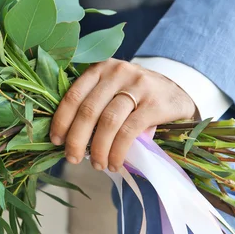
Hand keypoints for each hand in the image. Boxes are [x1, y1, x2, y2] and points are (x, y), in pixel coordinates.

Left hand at [50, 59, 197, 171]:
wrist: (178, 89)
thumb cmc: (135, 93)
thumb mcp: (112, 87)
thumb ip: (93, 102)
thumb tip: (68, 137)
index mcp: (100, 68)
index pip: (73, 95)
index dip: (61, 120)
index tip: (56, 140)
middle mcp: (116, 73)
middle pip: (89, 110)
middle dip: (76, 139)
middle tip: (72, 159)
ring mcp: (137, 86)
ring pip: (108, 122)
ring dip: (98, 149)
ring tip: (97, 165)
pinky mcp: (154, 104)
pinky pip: (129, 131)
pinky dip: (118, 151)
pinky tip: (115, 163)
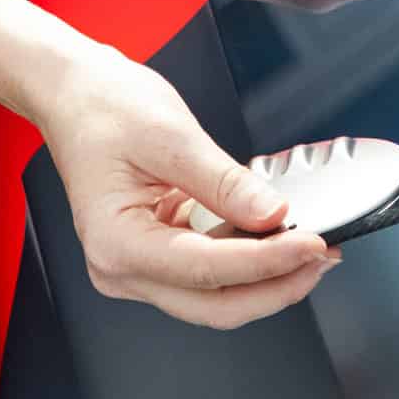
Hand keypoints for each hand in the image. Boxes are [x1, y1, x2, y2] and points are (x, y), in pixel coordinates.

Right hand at [36, 41, 339, 328]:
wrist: (76, 94)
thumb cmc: (104, 107)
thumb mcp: (172, 135)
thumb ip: (225, 182)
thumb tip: (273, 215)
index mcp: (116, 243)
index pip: (207, 270)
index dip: (268, 262)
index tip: (312, 243)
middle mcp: (121, 269)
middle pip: (215, 304)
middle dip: (275, 287)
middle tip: (322, 257)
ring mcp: (137, 267)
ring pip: (215, 297)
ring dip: (266, 279)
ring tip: (310, 248)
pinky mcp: (155, 255)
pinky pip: (209, 274)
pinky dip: (247, 262)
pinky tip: (278, 242)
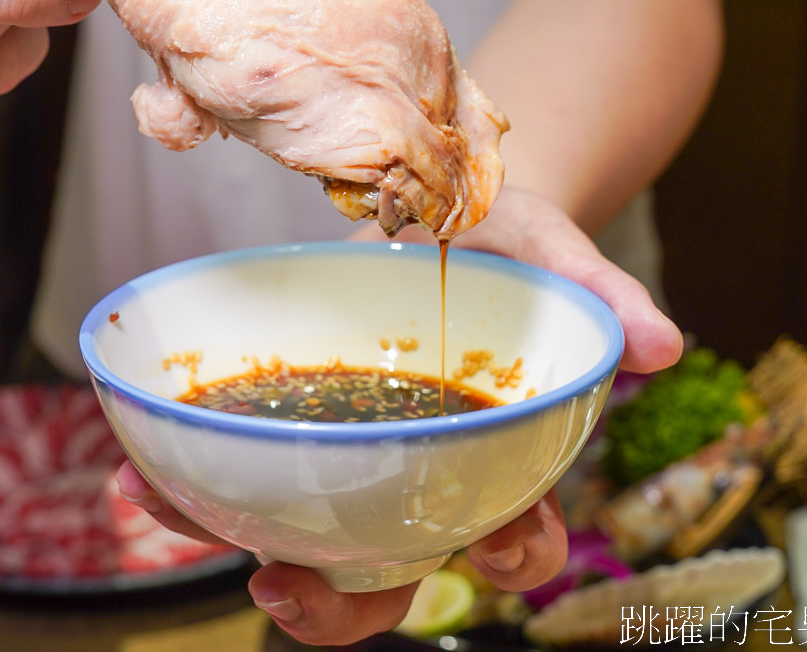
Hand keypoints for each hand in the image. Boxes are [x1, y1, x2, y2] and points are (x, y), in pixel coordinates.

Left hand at [116, 186, 681, 644]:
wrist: (443, 204)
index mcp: (496, 448)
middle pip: (392, 566)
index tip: (484, 548)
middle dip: (342, 602)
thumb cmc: (507, 243)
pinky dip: (193, 476)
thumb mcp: (553, 252)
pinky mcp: (296, 411)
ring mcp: (353, 447)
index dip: (501, 557)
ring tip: (164, 511)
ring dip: (235, 539)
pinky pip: (246, 461)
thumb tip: (663, 345)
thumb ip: (601, 296)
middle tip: (282, 586)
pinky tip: (143, 463)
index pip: (512, 531)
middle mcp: (421, 469)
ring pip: (305, 530)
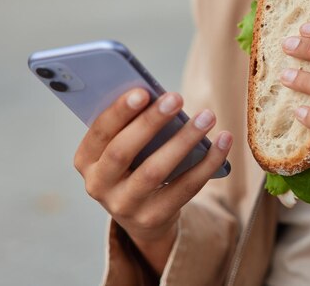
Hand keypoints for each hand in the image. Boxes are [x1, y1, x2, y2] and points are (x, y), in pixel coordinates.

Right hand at [73, 89, 231, 272]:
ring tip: (206, 117)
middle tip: (176, 98)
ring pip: (155, 171)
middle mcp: (99, 185)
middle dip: (150, 122)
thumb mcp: (122, 147)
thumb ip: (131, 125)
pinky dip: (207, 162)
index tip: (143, 91)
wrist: (142, 216)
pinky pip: (185, 188)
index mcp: (86, 160)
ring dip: (183, 140)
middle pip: (122, 152)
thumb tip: (160, 96)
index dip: (119, 112)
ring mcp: (124, 206)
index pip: (100, 133)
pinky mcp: (153, 218)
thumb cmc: (134, 164)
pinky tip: (223, 141)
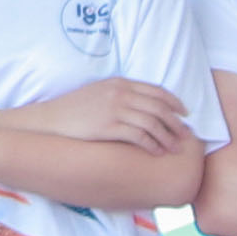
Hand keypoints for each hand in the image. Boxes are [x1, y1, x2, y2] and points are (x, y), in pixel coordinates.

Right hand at [17, 78, 197, 157]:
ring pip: (152, 123)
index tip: (184, 113)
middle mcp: (120, 94)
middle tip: (185, 135)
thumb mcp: (99, 92)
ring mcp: (114, 110)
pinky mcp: (108, 127)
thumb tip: (141, 105)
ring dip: (167, 136)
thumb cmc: (74, 109)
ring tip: (175, 148)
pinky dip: (152, 144)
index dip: (174, 103)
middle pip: (158, 107)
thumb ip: (120, 94)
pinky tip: (157, 152)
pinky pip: (139, 136)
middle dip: (175, 122)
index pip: (156, 91)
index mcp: (120, 83)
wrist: (51, 119)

#### Your instructions
The data above should be repeated in full and exactly, with no pictures carried over.

#### Solution to the exercise
Hand keypoints for each hand in the image. Boxes are [x1, y1, x2, y2] and points are (x, y), in pixel coordinates.

Left hand at [50, 59, 197, 171]:
wrist: (178, 89)
thumb cmc: (135, 93)
thumb mcp: (112, 87)
thumb ip: (93, 102)
thumb tip: (68, 137)
index mcp: (100, 68)
index pip: (73, 95)
index dip: (61, 120)
index tip: (56, 140)
middle mcp: (116, 73)
middle pip: (89, 110)
middle dip: (76, 139)
middle tip: (72, 159)
ring mcp: (137, 86)
ring pip: (108, 122)
ring dip: (98, 149)
ring tip: (97, 165)
pinky mcp: (154, 104)
pinky pip: (129, 131)
pinky dip: (118, 151)
pinky tip: (115, 163)
Hand keypoints for each hand in the image. Boxes are [x1, y1, x2, y2] and points are (x, y), in pixel coordinates.

Right hand at [36, 41, 339, 328]:
wrist: (76, 94)
thumb cmc: (104, 107)
thumb mcp: (172, 135)
thumb ip: (225, 182)
thumb tip: (273, 215)
index mcp: (116, 243)
index pip: (207, 270)
index dip: (268, 262)
index tip: (312, 243)
middle mcp: (121, 269)
middle pip: (215, 304)
middle dip: (275, 287)
middle tip: (322, 257)
ring mcp: (137, 267)
ring pip: (215, 297)
ring dip: (266, 279)
ring tip: (310, 248)
pinky mcp: (155, 255)
pinky pip: (209, 274)
pinky dip: (247, 262)
pinky tip: (278, 242)
Hand keypoints for each hand in the image. Boxes are [x1, y1, x2, y2] and points are (x, y), in pixel coordinates.

Left hand at [116, 186, 681, 644]:
wrist: (443, 204)
index mcp: (496, 448)
middle pip: (392, 566)
index tip: (484, 548)
middle dip: (342, 602)
thumb cmc: (507, 243)
pinky dip: (193, 476)
thumb mcp: (553, 252)
pinky mcp: (296, 411)
ring mcp: (353, 447)
index dip: (501, 557)
ring tip: (164, 511)
ring dip: (235, 539)
pinky pip: (246, 461)
thumb tip: (663, 345)
thumb ip: (601, 296)
middle tip: (282, 586)
pinky tip: (143, 463)
index pip: (512, 531)
middle mcp: (421, 469)
ring pip: (305, 530)
Hand keypoints for each hand in the image. Boxes are [x1, y1, x2, y2] and points are (x, y), in pixel coordinates.

Right hand at [73, 89, 231, 272]:
ring tip: (206, 117)
middle tip: (176, 98)
ring pip: (155, 171)
middle mcp: (99, 185)
middle dip: (150, 122)
thumb mcp: (122, 147)
thumb ip: (131, 125)
pinky dip: (207, 162)
index tip: (143, 91)
wrist: (142, 216)
pinky pip: (185, 188)
index mcp: (86, 160)
ring dip: (183, 140)
middle pip: (122, 152)
thumb tip: (160, 96)
index dip: (119, 112)
ring mcp: (124, 206)
index pip: (100, 133)
pinky mcp: (153, 218)
thumb cmc: (134, 164)
pinky tip: (223, 141)
Hand keypoints for each hand in the image. Boxes are [x1, y1, x2, y2] and points are (x, y), in pixel coordinates.

Right hand at [17, 78, 197, 157]:
ring pip: (152, 123)
index tip: (184, 113)
middle mcp: (120, 94)
middle tip: (185, 135)
thumb mcp: (99, 92)
ring mcp: (114, 110)
pinky mcp: (108, 127)
thumb tip: (141, 105)
ring dip: (167, 136)
thumb cmc: (74, 109)
ring tip: (175, 148)
pinky dip: (152, 144)
index dip: (174, 103)
middle pip: (158, 107)
thumb ip: (120, 94)
pinky tip: (157, 152)
pinky pip: (139, 136)
middle dip: (175, 122)
index pip: (156, 91)
index mcp: (120, 83)
wrist: (51, 119)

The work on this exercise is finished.